Franklin Pierce
14th President of the United States

(1853 - 1857)
Vice President: William R. King


Jane Pierce is shown with the Pierce's son Benny, who died in an accident just before his father became president.

Jane Appleton Pierce

President: Franklin Pierce

Wife: Jane Means Appleton (1806-1863), on November 10, 1834

Kids: Franklin Pierce (1836); Frank Robert Pierce (1839-43); Benjamin Pierce (1841-53)

Pets: no pets

Bio: Franklin Pierce, (1804-1869), was the 14th President Of The United States. Born in Hillsborough Lower Village, New Hampshire on Nov. 23, 1804, Franklin Pierce was one of eight children. His father had served in the American Revolution and as governor of New Hampshire. Franklin was educated at Hillsborough Center, Hancock Academy, and Bowdoin College, from which he graduated fifth in his class in 1824. He then studied law and was admitted to the New Hampshire bar in 1827.

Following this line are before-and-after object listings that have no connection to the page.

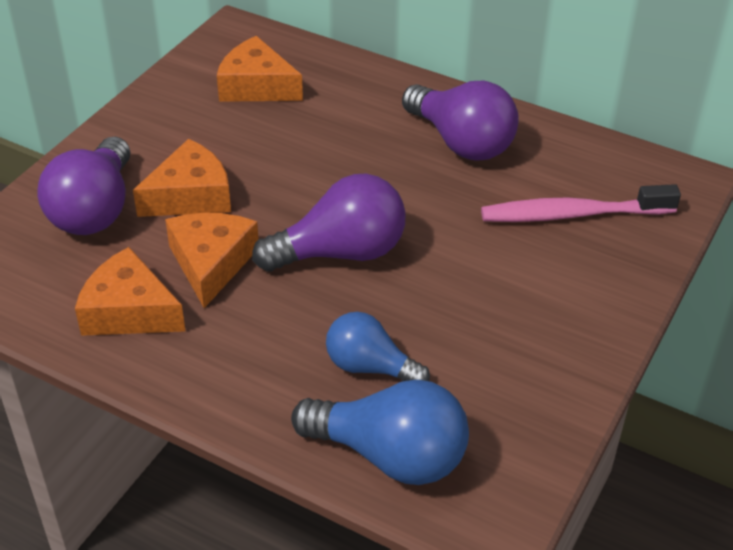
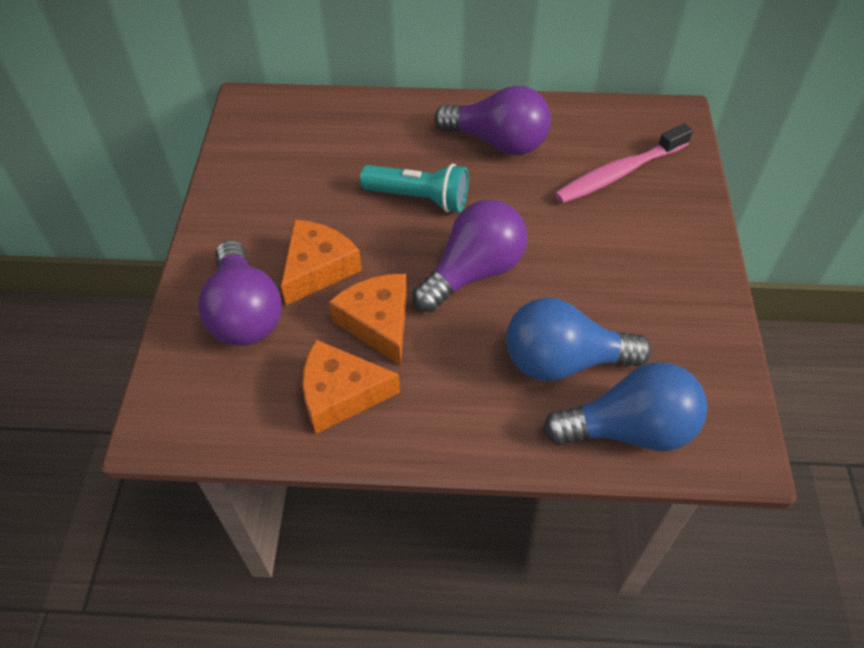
camera: 25 degrees left, 10 degrees up
orange cheese [217,36,303,102] -> none
blue light bulb [326,312,430,381] -> blue light bulb [506,297,652,381], size x1.56
none -> turquoise flashlight [360,164,469,212]

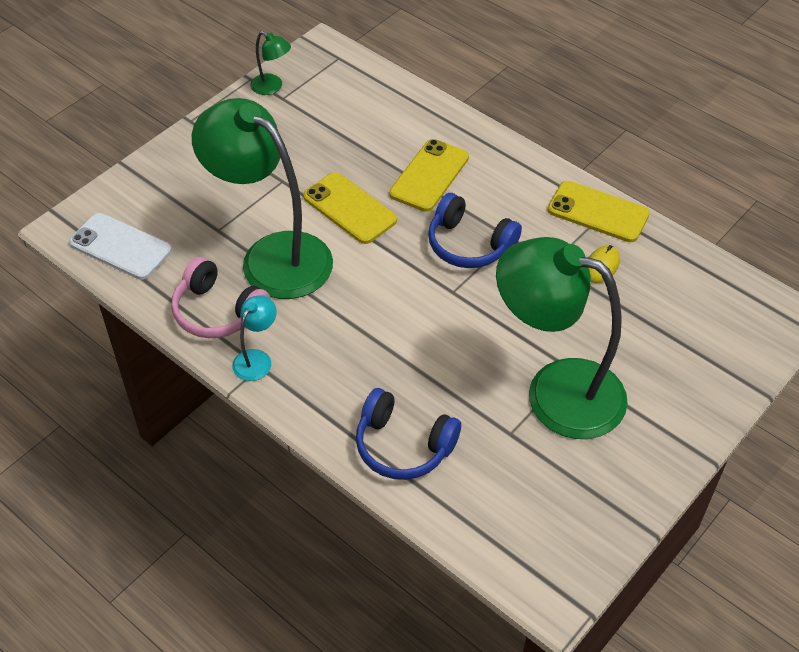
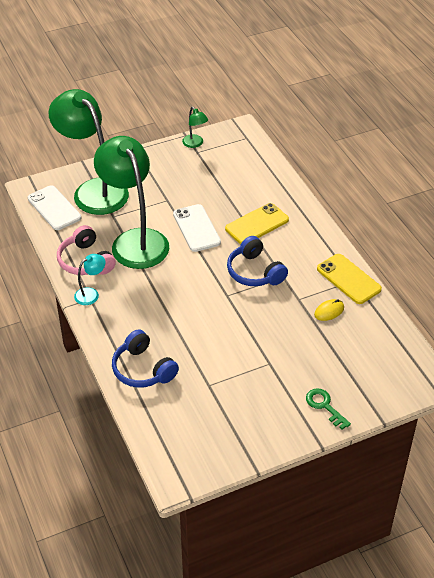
camera: 25 degrees right, 5 degrees down
yellow phone [303,172,397,244] -> white phone [173,204,221,252]
green lamp [496,237,628,439] -> green lamp moved to [49,89,129,215]
none -> green key [306,388,351,430]

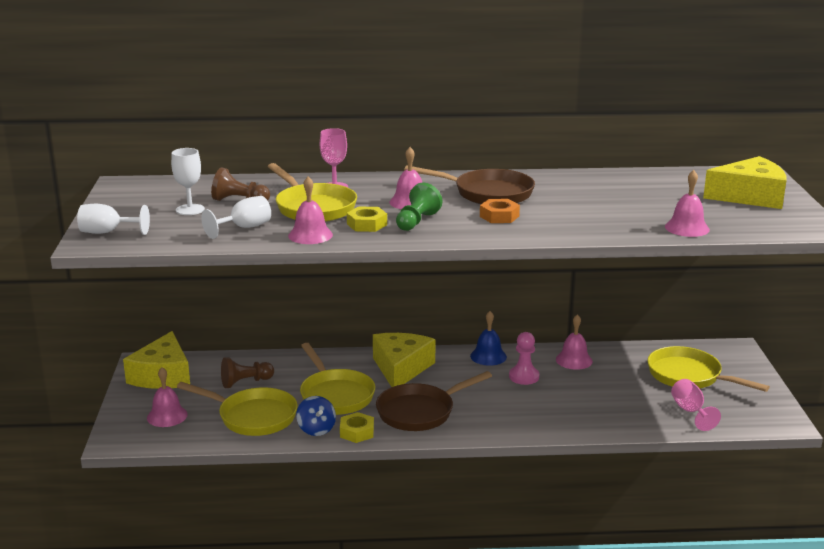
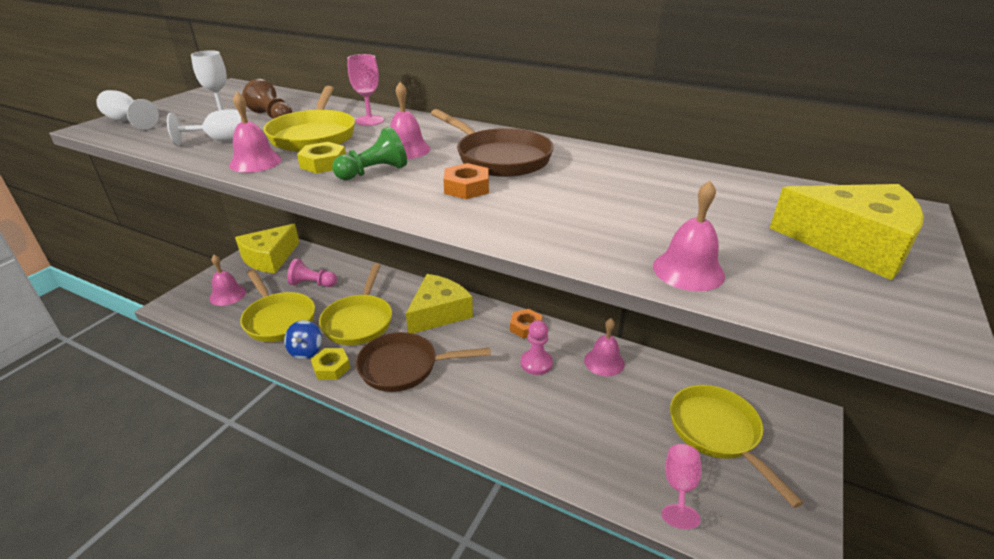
camera: 30 degrees right, 10 degrees up
brown pawn [221,357,274,388] -> pink pawn [287,258,337,287]
blue bell [470,311,507,366] -> orange nut [510,309,542,339]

In 1829, Pierce was elected to the New Hampshire legislature and in 1834 became a US Congressman. Three years later he moved on to become a U. S. senator. On Nov. 19, 1834, Pierce married Jane Means Appleton, a daughter of the former president of Bowdoin College. His wife did not approve of the drinking in the Capitol, and so convinced Pierce to return to NH, where he opened a law practice in Concord. At the start of the Mexican War, he enlisted as a private, and was quickly promoted through the ranks to brigadier general. His leg was crushed in the Battle of Churubusco, yet he stayed with his command until the capture of Mexico City.

In June 1852, Pierce was elected as president. Soon after the election, the Pierce family was in a train wreck, and the parents watched as their third and only surviving child, 11-year-old Benjamin, was crushed to death. Mrs. Pierce was so grief-stricken she became a recluse, and the President himself was less able to function due to the mourning he experienced.

During his term, the slavery issue was in the forefront of national politics. He was against expansion, yet pursued a foreign policy that included acquiring Cuba. That never came to be.

Pierce was not renominated in 1856. He spent his last years in virtual seclusion and died in Concord on Oct. 8, 1869.